### EXTRAIT DU DOCUMENT
Le lieu que ces animaux habitent, et auquel ils ont fait donner le nom de Biber-Lache (fosse aux bièvres), est situé sur le bord de la Nuthe, à une demi-lieue environ au-dessus de l’embouchure de cette rivière dans l’Elbe. C’est une contrée déserte, couverte de saules, de sorte que la colonie y trouve les circonstances que nous avons indiquées comme nécessaires à son libre développement : abondance de vivres et repos absolu.

Les castors de Biber-Lache séjournent chaque année moins long-temps dans leurs maisons que les castors canadiens, et c’est peut-être ce qui fait qu’ils les construisent avec moins de recherche. La disposition de la Nuthe, qui serpente dans un pays plat et coule ordinairement à plein lit, les dispense du soin d’élever des digues : aussi ne leur en avait-on jamais vu construire jusqu’en 1822, où la baisse des eaux ayant mis à découvert l’ouverture inférieure des terriers qui constituent leurs habitations d’été, ils construisirent un barrage en profitant d’une sorte de pile naturelle qui venait presque jusqu’à la surface de l’eau.

### DONNÉES FOURNIES
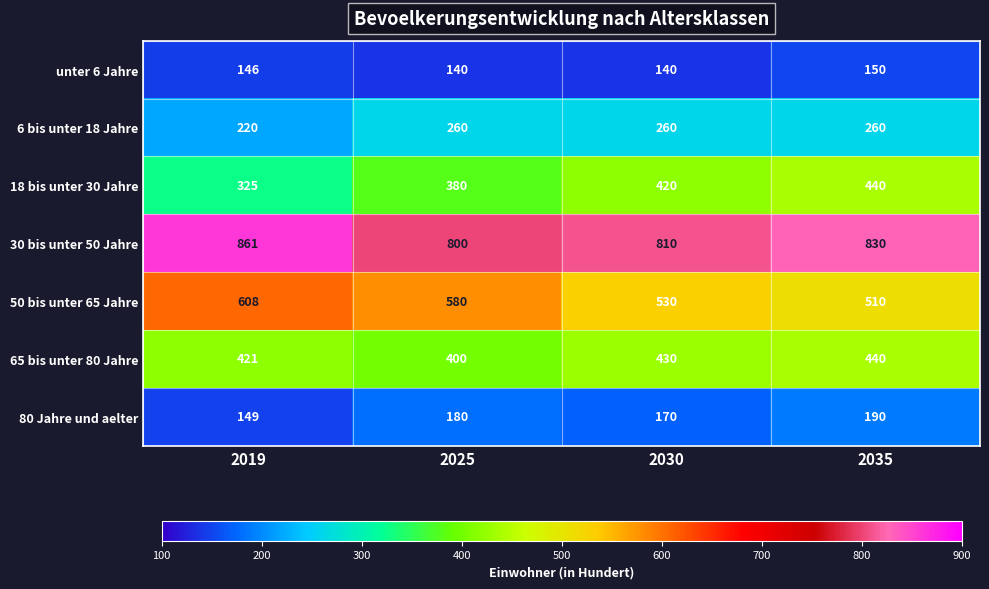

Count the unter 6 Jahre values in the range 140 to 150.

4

### EXPLORER LE TEXTE
1. Réécrivez le passage du texte sur les castors de Biber-Lache depuis « Les castors de » jusqu'à « surface de l’eau. » inclus, en remplaçant « castors » par « bièvres ».
2. Selon le texte sur les castors de Biber-Lache, pourquoi ces castors n'avaient-ils jamais été vus élever des digues avant 1822 ? Répondez en une à trois phrases.
3. Prolongez le texte sur les castors de Biber-Lache à la suite de sa dernière phrase, s'il vous plaît.

### RÉPONSES AUX CONSIGNES
1.
Les bièvres de Biber-Lache séjournent chaque année moins long-temps dans leurs maisons que les bièvres canadiens, et c’est peut-être ce qui fait qu’ils les construisent avec moins de recherche. La disposition de la Nuthe, qui serpente dans un pays plat et coule ordinairement à plein lit, les dispense du soin d’élever des digues : aussi ne leur en avait-on jamais vu construire jusqu’en 1822, où la baisse des eaux ayant mis à découvert l’ouverture inférieure des terriers qui constituent leurs habitations d’été, ils construisirent un barrage en profitant d’une sorte de pile naturelle qui venait presque jusqu’à la surface de l’eau.

2. La Nuthe serpente dans un pays plat et coule ordinairement à plein lit. Cette disposition de la rivière dispense les castors du soin d'élever des digues.

3.
Ce n’était pas au reste des bièvres de l’ancien continent que je voulais parler ici, mais d’un castor canadien qui avait été pris tout jeune et amené en Europe. On le conservait dans une cage de bois doublée de tôle, garnie en devant de barreaux de fer, et qui, la nuit, se fermait avec une porte à deux battans. Une fois cependant cette précaution fut négligée, et c’était justement dans une nuit très froide, où la neige tombait en abondance, et était poussée par le vent jusqu’au fond de la cage. L’animal était en danger de périr de froid, s’il ne trouvait moyen de se faire un abri. La nécessité réveilla en lui le talent de maçon propre à sa race, mais que, sans doute, il n’avait jamais eu occasion de voir appliquer. L’embarras était de trouver les matériaux pour sa construction : point de bois, point d’argile. Que fit-il donc ? précisément ce que fait l’homme dans les régions glacées : il bâtit avec de la neige, et comme cette neige, fraîchement tombée, n’avait pas la consistance nécessaire pour se soutenir à elle seule en un mur qui devait être mince, il entrelaça à ses barreaux quelques carottes qu’on lui avait données pour sa nourriture, et la neige lui servit à boucher les interstices.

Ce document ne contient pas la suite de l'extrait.